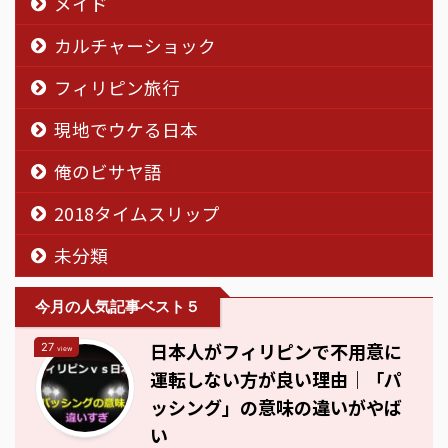
メイド
カルチャーショック
フィリピン旅行
現地でウケる日本
俺のビサヤ語
2018タイムスリップ
未分類
今月の人気記事ベスト５
日本人がフィリピンで不用意に
27
view
運転しない方が良い理由｜「パ
ッシング」の意味の違いがやば
い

- ASSIGNMENT -
For each entry, repeat its text exactly and leave out any picture it holds.

- ANSWER FOR THIS EXERCISE -
メイド
カルチャーショック
フィリピン旅行
現地でウケる日本
俺のビサヤ語
2018タイムスリップ
未分類
今月の人気記事ベスト５
日本人がフィリピンで不用意に
27
view
運転しない方が良い理由｜「パ
ッシング」の意味の違いがやば
い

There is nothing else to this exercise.